<<<<

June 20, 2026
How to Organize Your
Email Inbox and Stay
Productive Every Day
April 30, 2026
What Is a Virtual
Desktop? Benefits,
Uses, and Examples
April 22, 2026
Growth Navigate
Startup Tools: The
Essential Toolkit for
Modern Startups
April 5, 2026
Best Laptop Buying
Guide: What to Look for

>>>>

WORK INSTRUCTIONS: Retype the listing above line for line, keeping every date and every title word unchanged.

YOUR SOLUTION:
June 20, 2026
How to Organize Your
Email Inbox and Stay
Productive Every Day
April 30, 2026
What Is a Virtual
Desktop? Benefits,
Uses, and Examples
April 22, 2026
Growth Navigate
Startup Tools: The
Essential Toolkit for
Modern Startups
April 5, 2026
Best Laptop Buying
Guide: What to Look for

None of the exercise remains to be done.